Tree Preservation, Part 2

I've been thinking more about that old maple tree and whether we should replace it or try to save it. For the required canopy coverage, we probably need that tree to have enough points. (Although replanting new trees will get us points too.) However, we will have to dig a trench from the front of the lot to the house in order to bring the utilities from the street to the house. Given the location of the electricity connection at the street, that means the trench must pass right through the maple tree. Trenching around the tree surely will harm its root system. And given the age of the tree, the roots certainly are across the entire 40' width of our lot. So anywhere we trench will damage the roots, right?

While the "greenest" option might be saving the tree, cutting the tree down and using the wood in some way on the property and planting a new tree in that spot also would be green. It's not an easy decision to take a life. Stay tuned.


  1. Hi Mike and Andreas,

    While I can appreciate your desire to save the tree, it really doesn't seem practical in this case. Given that the tree is misshapen, the root system will be significantly compromised, and it will be expensive to save it, I think that weighs heavily towards removing it.
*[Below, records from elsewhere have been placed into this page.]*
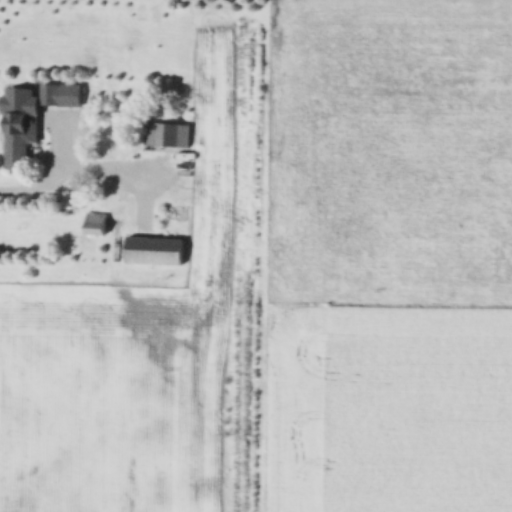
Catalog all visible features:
building: (31, 116)
building: (166, 135)
building: (96, 225)
building: (153, 251)
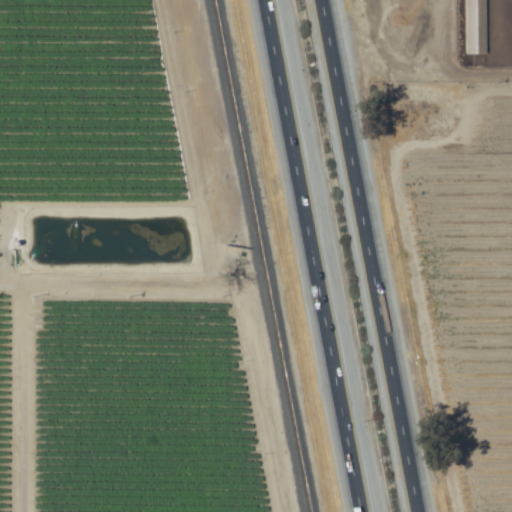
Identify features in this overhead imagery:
building: (473, 27)
crop: (256, 256)
railway: (258, 256)
road: (307, 256)
road: (365, 256)
road: (12, 295)
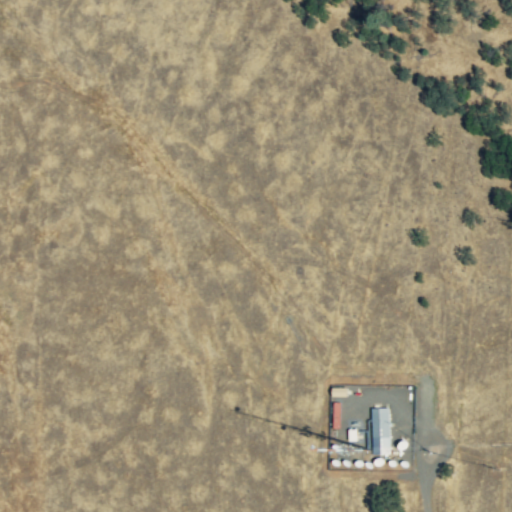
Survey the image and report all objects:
building: (379, 431)
building: (380, 431)
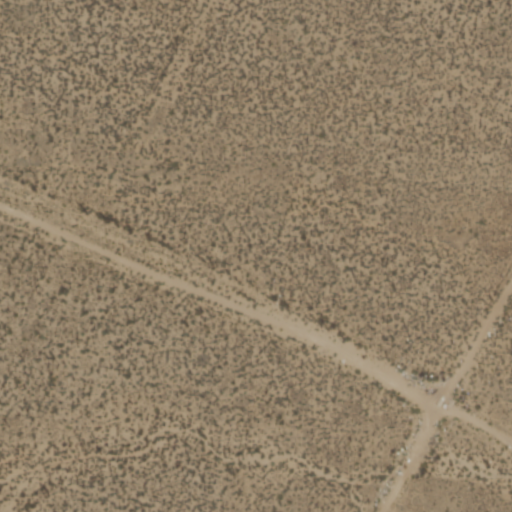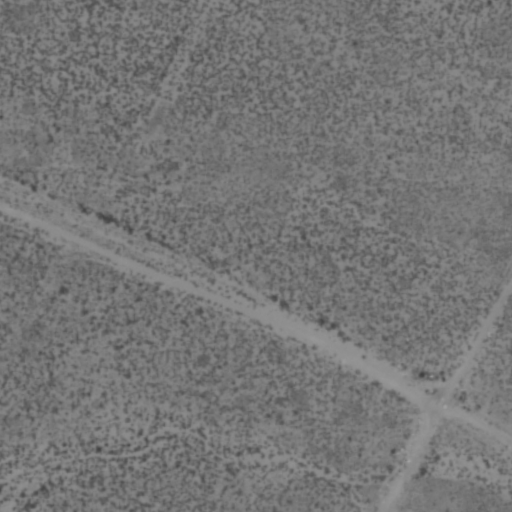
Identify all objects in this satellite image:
road: (222, 298)
road: (412, 458)
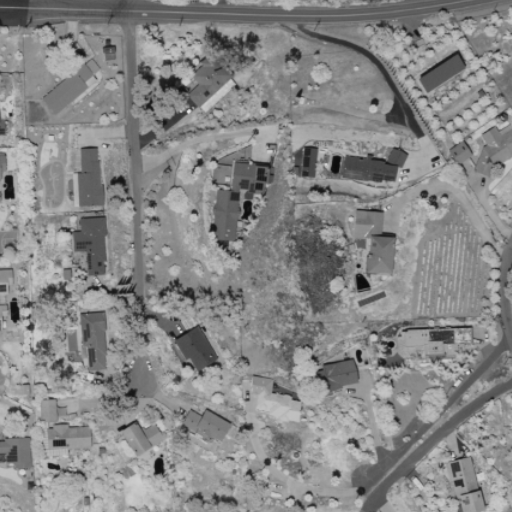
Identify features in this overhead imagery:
road: (129, 6)
road: (233, 17)
road: (378, 65)
building: (439, 74)
building: (209, 82)
building: (69, 88)
building: (1, 128)
road: (205, 138)
building: (493, 149)
building: (458, 153)
building: (2, 163)
building: (307, 163)
building: (371, 168)
building: (87, 179)
building: (235, 198)
road: (460, 199)
road: (140, 207)
building: (372, 241)
building: (90, 244)
road: (506, 286)
building: (4, 292)
building: (92, 341)
building: (431, 341)
building: (194, 349)
building: (336, 376)
building: (271, 401)
building: (46, 411)
building: (204, 427)
building: (67, 438)
building: (141, 438)
road: (432, 441)
building: (16, 452)
road: (389, 463)
building: (464, 485)
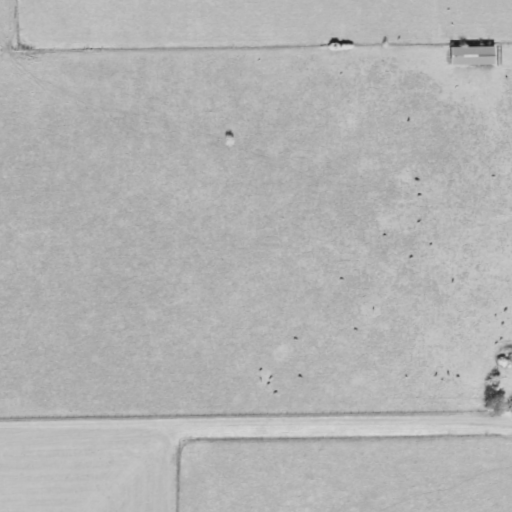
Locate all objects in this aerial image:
building: (462, 56)
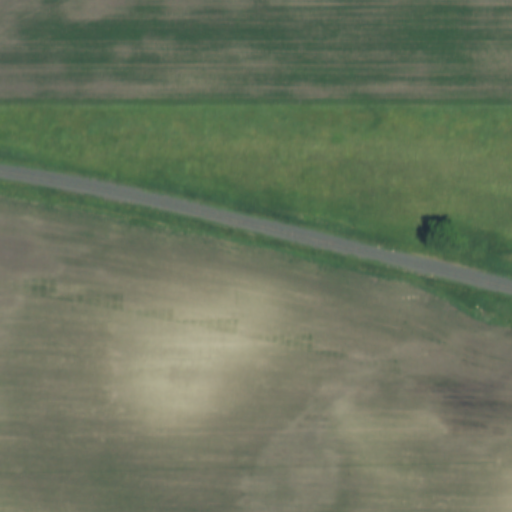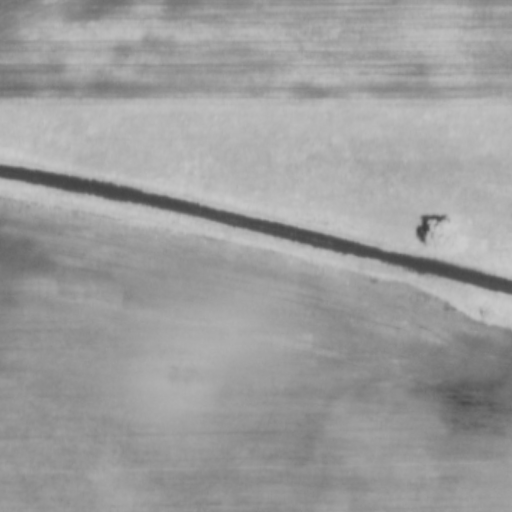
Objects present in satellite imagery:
railway: (256, 226)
    You can plant new tree(s) when the house is finished, and it or they will have a much better chance of growing into well-shaped healthy trees.

  2. Gentle Men,
    I agree with jazzfanatic. I see a tree that has suffered and will not respond well to the disturbances that construction will place on the lot. Give it a hug and thank it for this phase of it's life. Have it made into some gift for visitors or some mantel or door or table.

    If omnivores would think of animals the same why you think of this tree, imagine the wonderful world this would be!!